Starting with the line that contains "ring pip: (291, 338)" and stopping after the line that contains "ring mcp: (343, 292)", return each line below exactly as written, with no others.

= = = = = = =

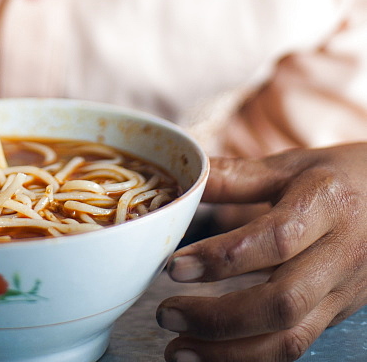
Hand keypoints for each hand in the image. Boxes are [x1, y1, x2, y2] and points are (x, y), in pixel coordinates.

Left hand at [157, 144, 366, 361]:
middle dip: (219, 317)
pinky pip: (296, 347)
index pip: (274, 240)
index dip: (222, 258)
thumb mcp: (292, 165)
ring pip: (291, 338)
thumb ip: (237, 175)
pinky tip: (211, 355)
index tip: (174, 266)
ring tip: (177, 349)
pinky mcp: (338, 316)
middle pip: (282, 302)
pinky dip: (250, 357)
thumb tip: (185, 178)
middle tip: (166, 314)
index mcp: (327, 205)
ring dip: (229, 352)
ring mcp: (343, 292)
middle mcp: (340, 255)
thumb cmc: (339, 177)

= = = = = = =

- **Task result**:
ring pip: (291, 338)
thumb ip: (237, 175)
pinky tip: (211, 355)
index tip: (174, 266)
ring tip: (177, 349)
pinky mcp: (338, 316)
middle pip: (282, 302)
pinky dip: (250, 357)
thumb tip: (185, 178)
middle tip: (166, 314)
index mcp: (327, 205)
ring dip: (229, 352)
ring mcp: (343, 292)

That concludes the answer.